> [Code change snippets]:
::::
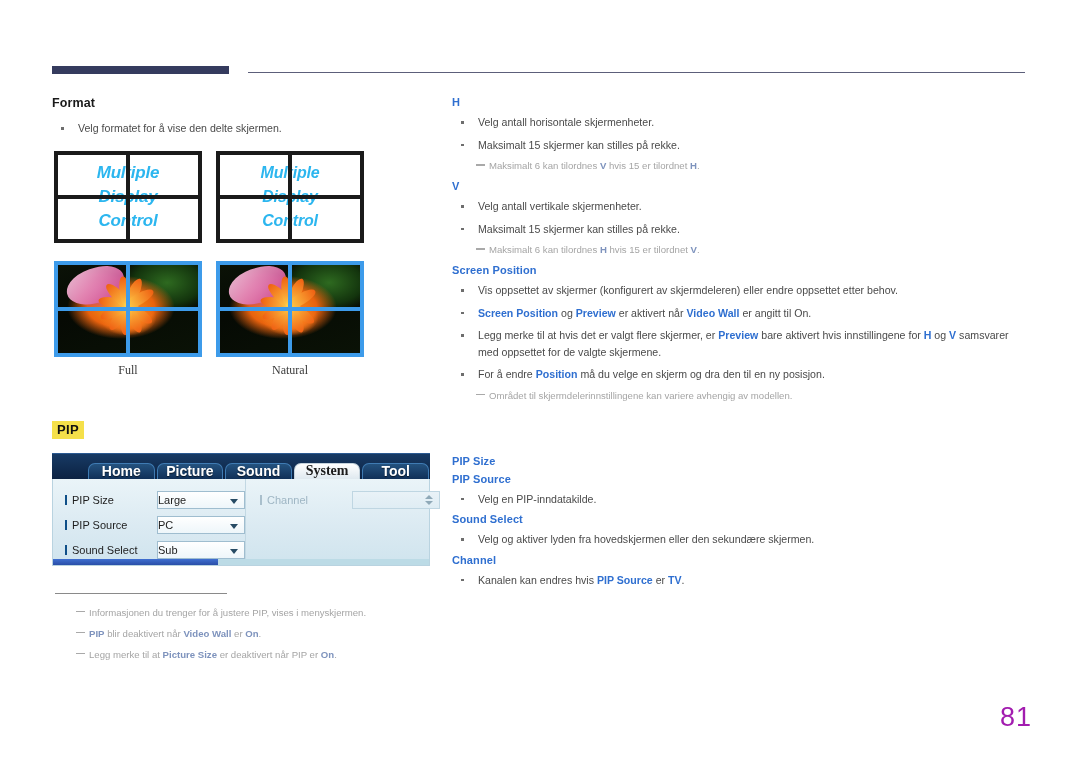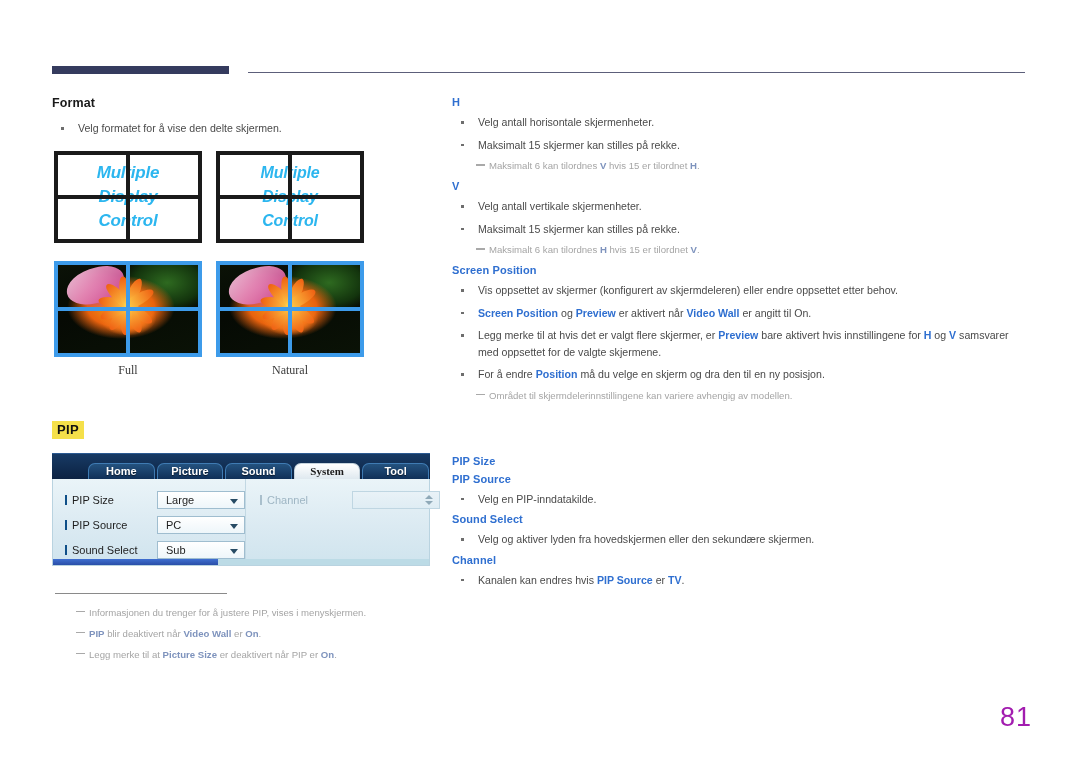--- a/index.html
+++ b/index.html
@@ -271,7 +271,7 @@
     border-radius: 7px 7px 0 0;
     background: linear-gradient(#24527f, #103058);
     color: #ffffff;
-    font-size: 11px;
+    font-size: 14px;
     font-weight: bold;
     display: flex;
     align-items: center;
::::
> [Task brief]:
Of the lines above, copy each that contains "font".

> [Reply]:
-    font-size: 11px;
+    font-size: 14px;
     font-weight: bold;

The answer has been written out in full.